Note that you cannot create a writable snapshot for an existing directory. A new directory path must be specified in the CLI syntax; otherwise the command will fail with the following error:

# create isi snapshot writable prod1 /ifs/test/wsnap1mkdir /ifs/test/wsnap1 failed: file exists

If an unsupported path is specified, the following error is returned:

# isi snapshot writable create prod1 /isf/test/wsnap2Error in campo(s): dst_pathField: dst_path tiene error: El valor: /isf/test/wsnap2 no coincidence with the expression regular: ^/ifs$|^/ifs/ Entrada Verification failed.

A writable snapshot also cannot be created from a source snapshot of the /ifs root directory and fails with the following error:

# isi snapshot writable create s1476 /ifs/test/ifs-wsnapCannot create writable snapshot from /ifs snapshot: unsupported operation

Note that OneFS 9.3 currently does not support the creation of scheduled or automated writable snapshots.

When it is time to delete a writable snapshot, OneFS uses the TreeDelete job of the background job engine to unlink all content. Therefore, running the isi snapshots writable delete CLI command automatically enqueues an instance of TreeDelete, which runs the job engine asynchronously to delete and clean up the namespace and content of a writable snapshot.
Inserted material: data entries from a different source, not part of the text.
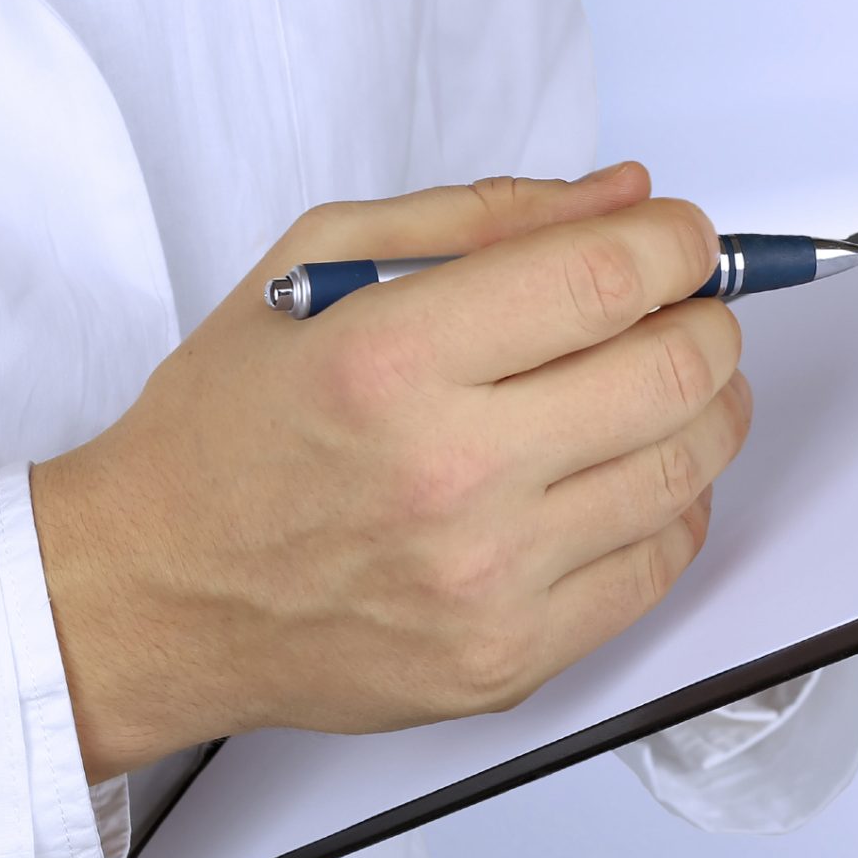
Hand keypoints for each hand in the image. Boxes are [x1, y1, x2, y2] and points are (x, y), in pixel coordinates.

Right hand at [30, 165, 752, 780]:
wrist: (149, 596)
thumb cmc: (224, 433)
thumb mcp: (319, 266)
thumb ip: (482, 216)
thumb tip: (623, 196)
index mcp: (390, 359)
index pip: (605, 278)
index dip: (678, 244)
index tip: (682, 239)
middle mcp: (445, 474)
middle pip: (671, 373)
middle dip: (708, 321)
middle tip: (687, 309)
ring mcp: (483, 580)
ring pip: (684, 471)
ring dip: (708, 407)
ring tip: (669, 383)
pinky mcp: (505, 661)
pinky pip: (657, 568)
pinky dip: (674, 505)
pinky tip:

Note, however, that the execution of the TreeDelete job, and therefore the deletion of data, does not happen immediately. Instead, writable snapshot files and directories are moved to a temporary *.deleted directory. For example:

# isi snap writable create prod1 /ifs/test/wsnap2# isi snap writable delete /ifs/test/wsnap2¿Estás seguro? (sí/[no]): sí# ls /ifs/testprod wsnap2.51dc245eb.deletedwsnap1

This temporary directory is then removed in a non-synchronous operation. If the TreeDelete job fails for any reason, the writable snapshot can be deleted using its renamed path. For example:

# delete isi snap escribible /ifs/test/wsnap2.51dc245eb.deleted

Deleting a writable snapshot unlocks the underlying read-only snapshot, allowing it to be deleted as well if desired, as long as there are no other active writable snapshots based on that read-only snapshot.

Also, deleting writable snapshots in OneFS 9.3 is a purely manual process. There are currently no provisions for automated policy-based control, such as the ability to set a write expiration date for snapshots or a mechanism to delete snapshots in bulk.
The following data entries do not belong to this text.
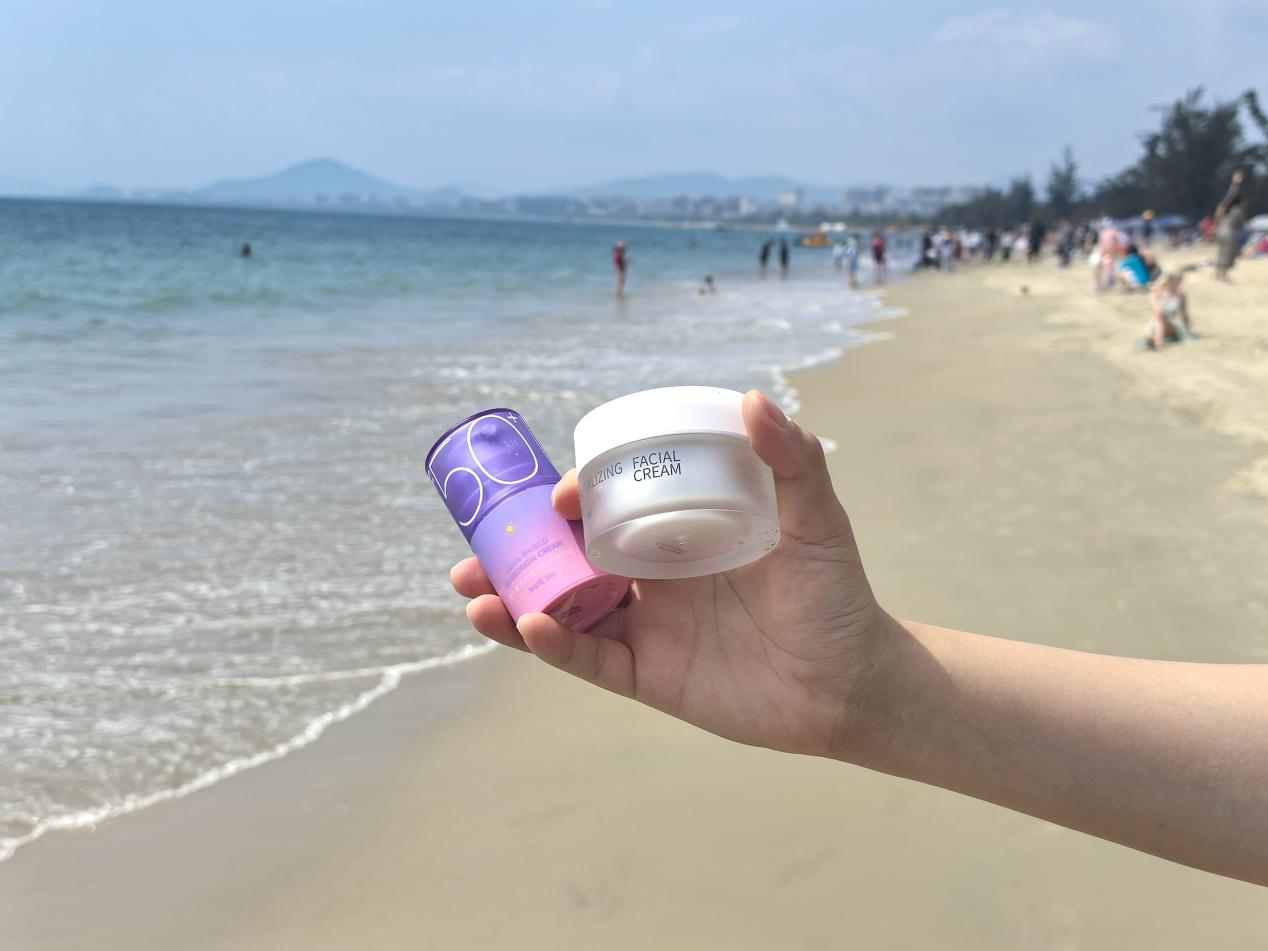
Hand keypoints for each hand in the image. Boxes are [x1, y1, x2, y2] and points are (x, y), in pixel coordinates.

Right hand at [450, 390, 895, 757]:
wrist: (855, 685)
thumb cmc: (837, 596)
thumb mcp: (816, 521)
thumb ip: (792, 463)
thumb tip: (752, 398)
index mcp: (680, 533)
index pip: (610, 508)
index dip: (574, 499)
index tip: (558, 496)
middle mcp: (654, 578)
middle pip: (570, 557)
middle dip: (520, 549)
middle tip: (479, 540)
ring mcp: (648, 628)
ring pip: (565, 609)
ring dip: (515, 598)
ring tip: (472, 590)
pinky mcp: (649, 676)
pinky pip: (591, 660)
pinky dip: (556, 646)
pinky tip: (528, 627)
It is recommended that you put all client sessions in a writable snapshot before deleting them. Because the backup snapshot can no longer be trusted once its lock is released during the delete operation, ongoing I/O might fail when the writable snapshot is deleted.

In the next article in this series, we'll discuss writable snapshot performance and monitoring.


1. Komprise’s Krishna Subramanian: Tips for Managing Unstructured Data
2. Optimizing Your Structured Data for Better Search Results
(SMA Marketing)
3. PSQ January 2022 Webinar | Driving Data-Driven Transformation Program
(PSQ Nation)
4. Data Science for Science & Engineering: Creating a structured dataset from unstructured data
(Pedro Hernandez Gelado)
5. How to make Summary Report in Excel within 2 minutes, How to Summarize Data in Excel
(Microsoft Office Tutorials)
6. Cleaning Messy Data | Power Query Case Study


Top Articles
Latest Posts
Article information

Author: Dong Thiel

Last Updated: 03/16/2023

Views: 5407

Rating: 4.9 / 5 (59 voted)

Reviews: 90% of readers found this page helpful

Author information

Name: Dong Thiel

Birthday: 2001-07-14

Address: 2865 Kasha Unions, West Corrinne, AK 05708-1071

Phone: +3512198379449

Job: Design Planner

Hobby: Graffiti, Foreign language learning, Gambling, Metalworking, Rowing, Sculling, Sewing

Introduction: My name is Dong Thiel, I am a brainy, happy, tasty, lively, splendid, talented, cooperative person who loves writing and wants to share my knowledge and understanding with you.